### Work instructions:
What is needed is an exact copy of the entries below, from the line that contains "[74,349,221,365] Jawab di" through the final line, both included, and nothing else.

Excerpts from a dataset
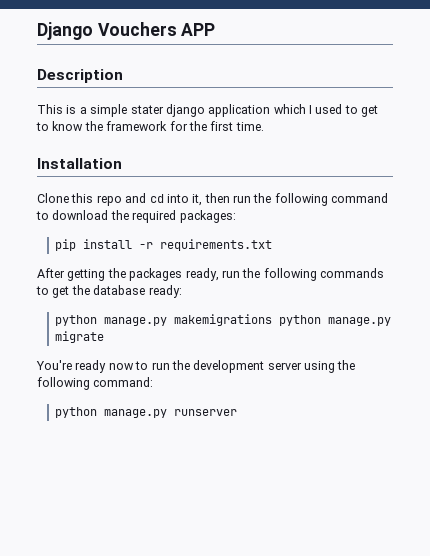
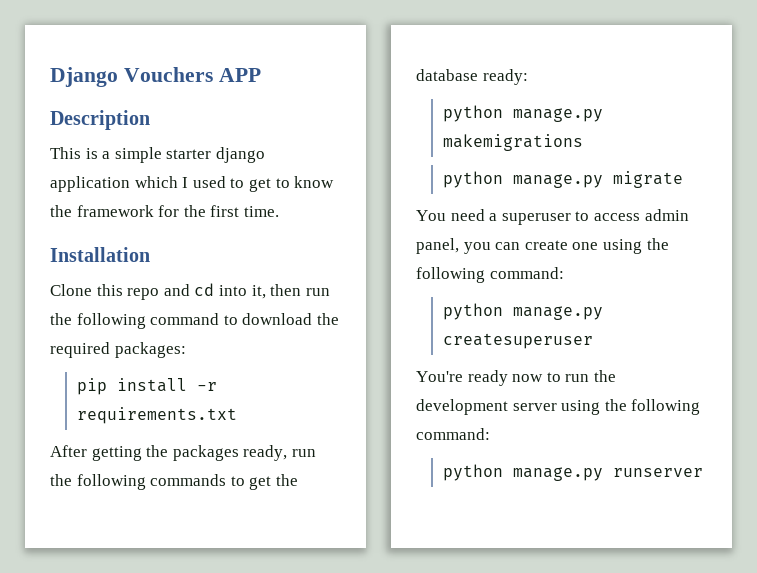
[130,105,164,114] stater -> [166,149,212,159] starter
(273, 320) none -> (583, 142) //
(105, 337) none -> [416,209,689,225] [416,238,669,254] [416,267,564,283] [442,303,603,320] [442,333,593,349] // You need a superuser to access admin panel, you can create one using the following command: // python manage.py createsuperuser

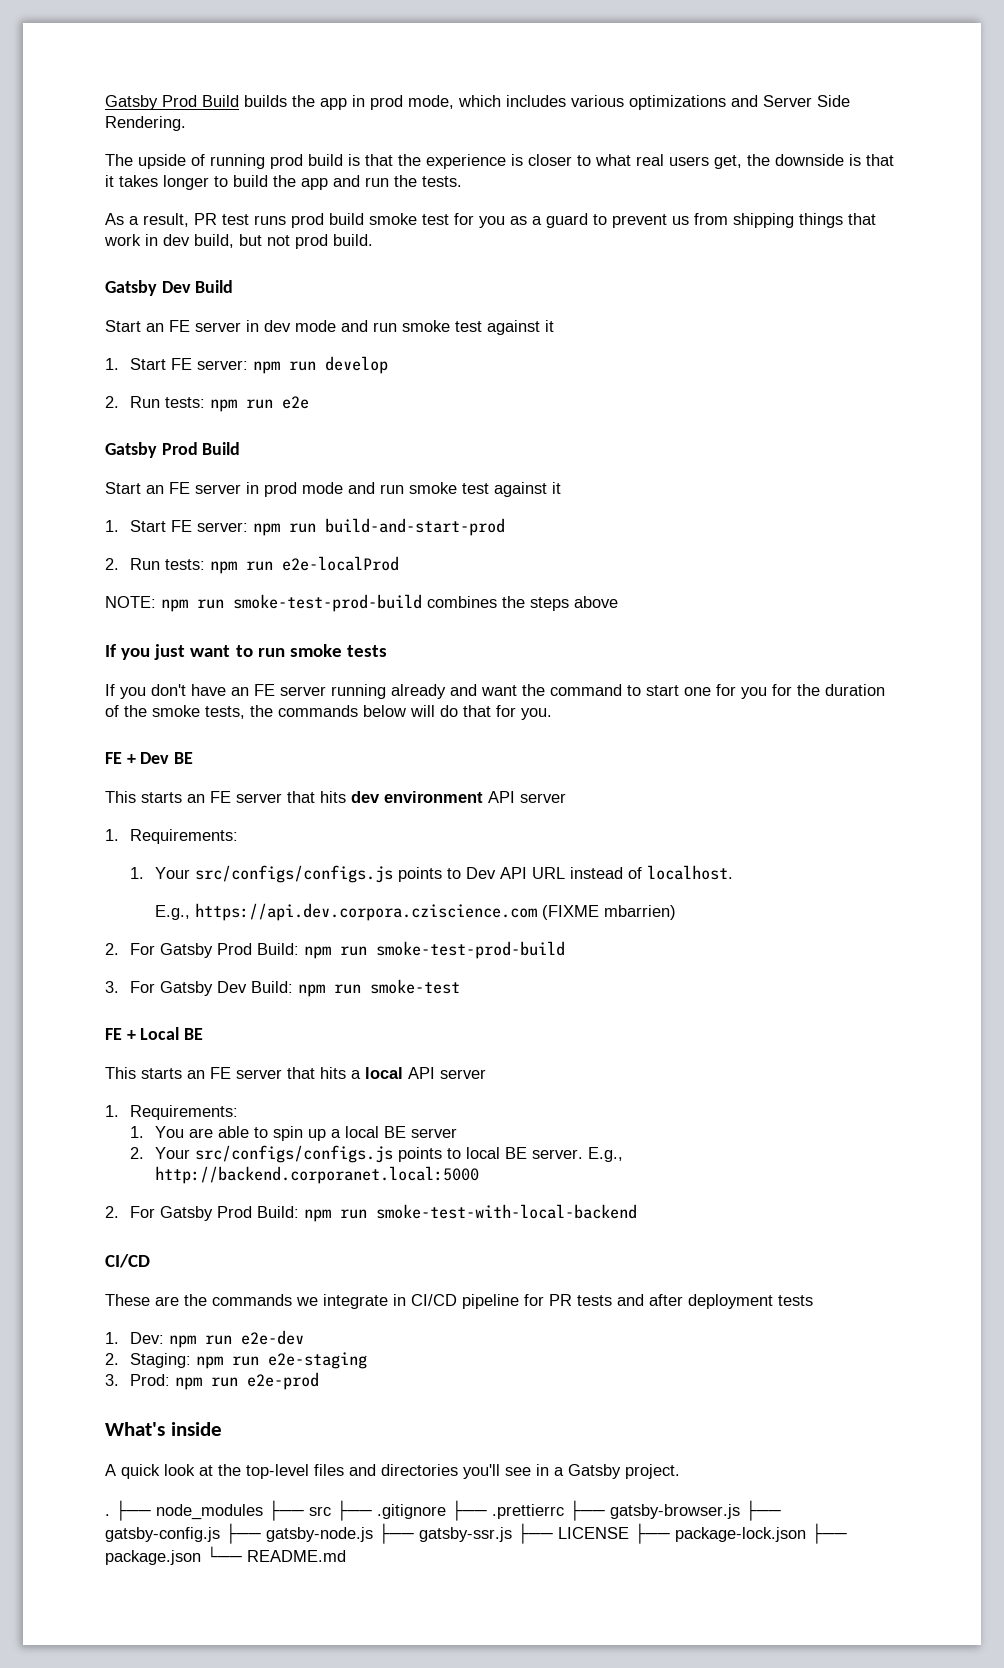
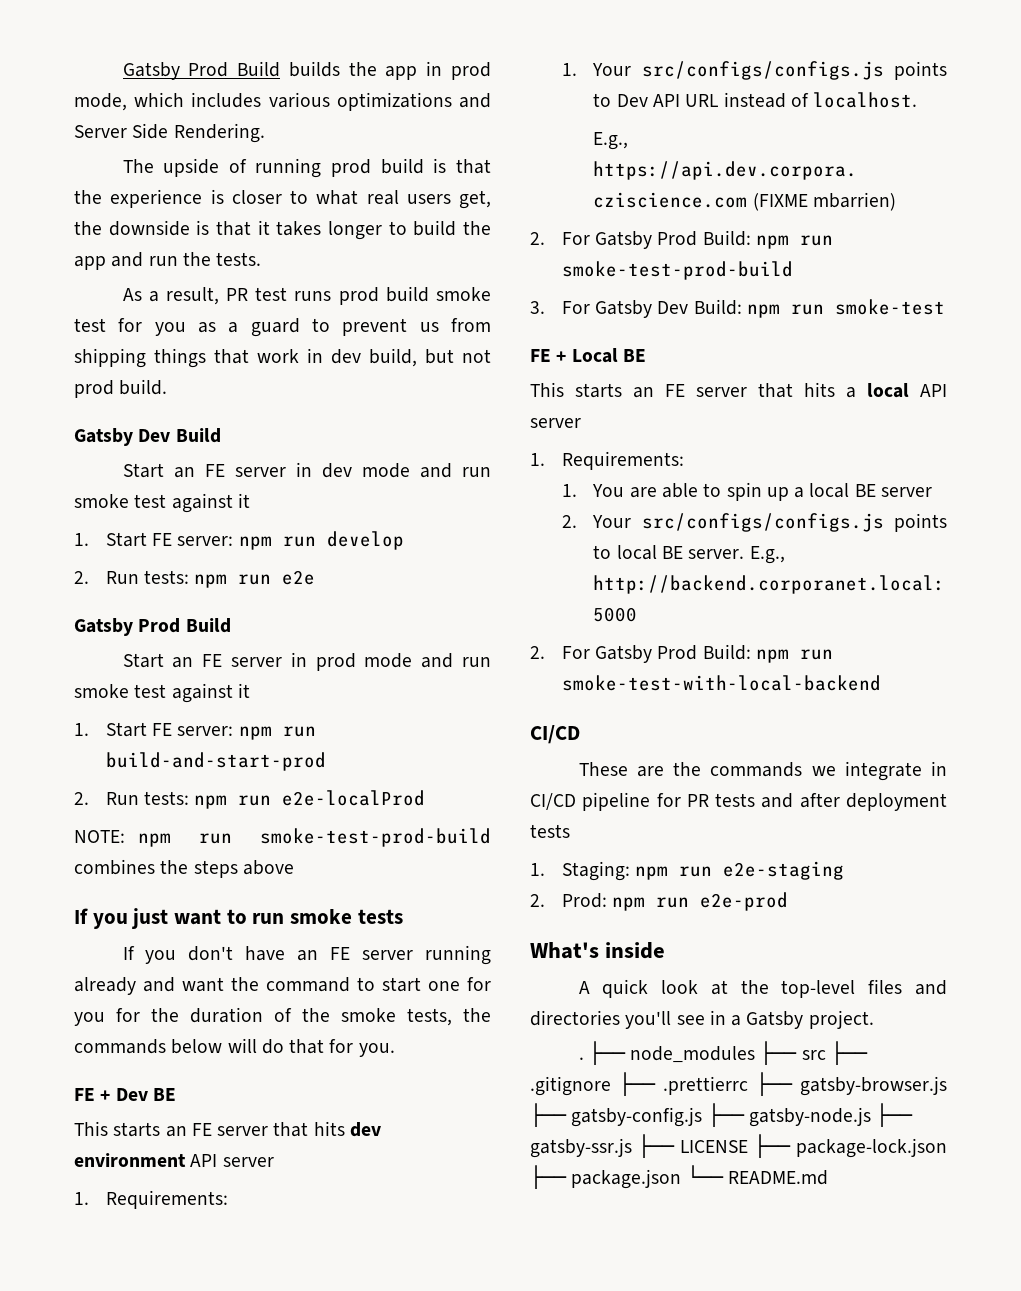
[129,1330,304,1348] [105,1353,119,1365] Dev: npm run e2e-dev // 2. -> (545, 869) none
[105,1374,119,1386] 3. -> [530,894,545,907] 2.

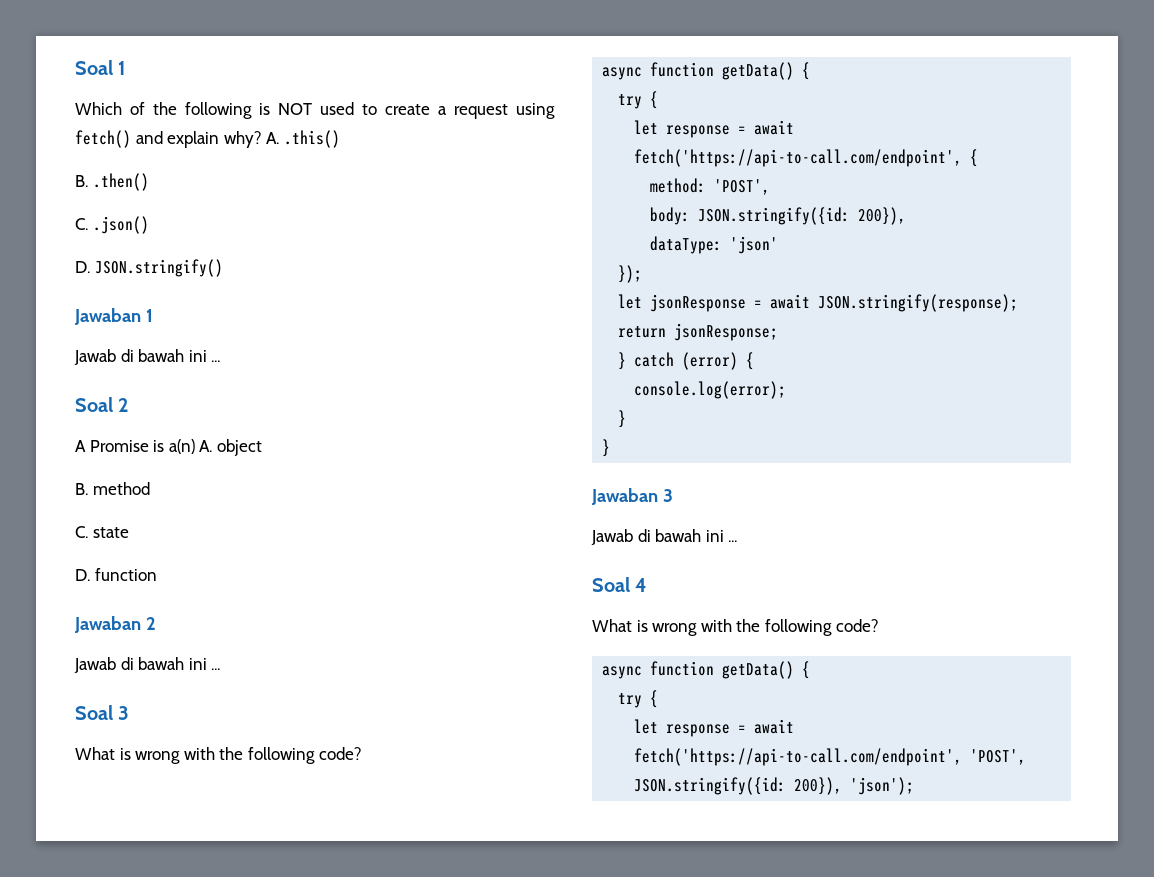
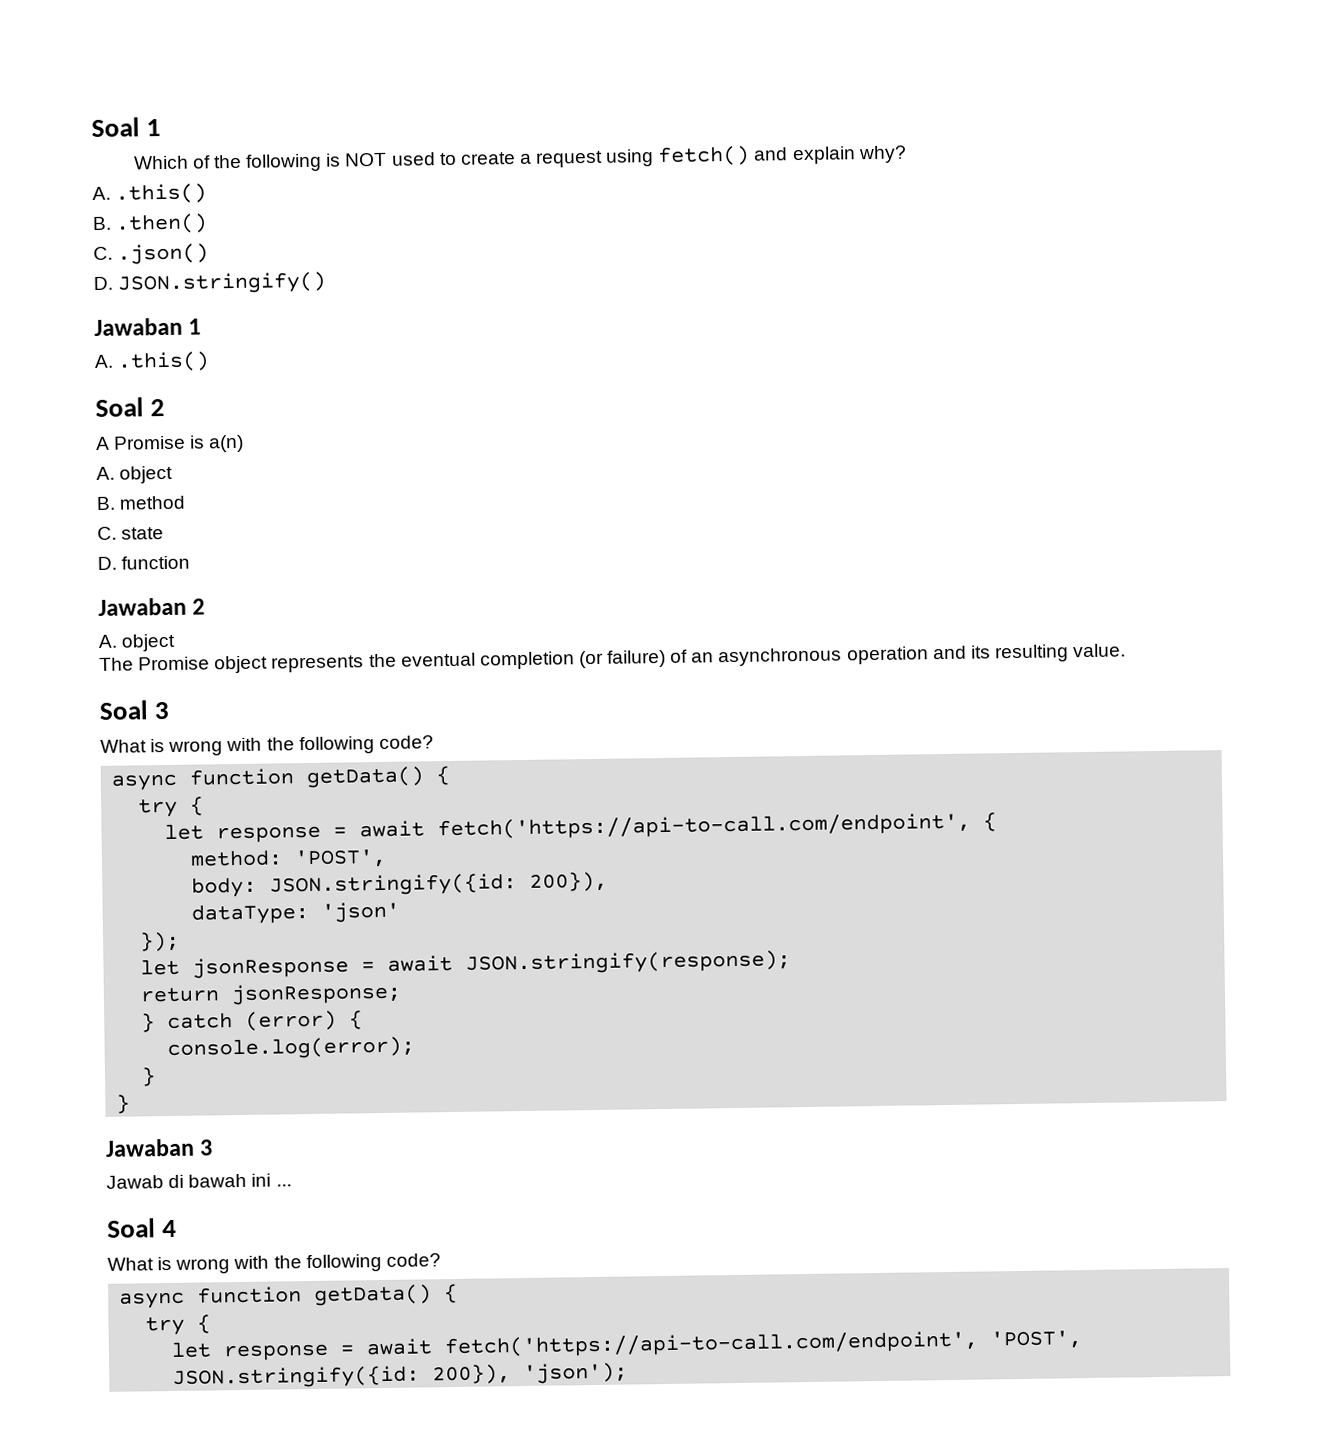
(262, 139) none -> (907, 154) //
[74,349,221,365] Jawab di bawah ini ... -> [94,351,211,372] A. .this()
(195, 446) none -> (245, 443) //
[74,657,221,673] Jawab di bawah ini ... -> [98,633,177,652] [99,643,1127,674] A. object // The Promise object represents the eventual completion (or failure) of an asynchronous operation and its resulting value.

### Exercise response:
[74,349,221,365] Jawab di bawah ini ... -> [94,351,211,372] A. .this()
(195, 446) none -> (245, 443) //
[74,657,221,673] Jawab di bawah ini ... -> [98,633,177,652] [99,643,1127,674] A. object // The Promise object represents the eventual completion (or failure) of an asynchronous operation and its resulting value.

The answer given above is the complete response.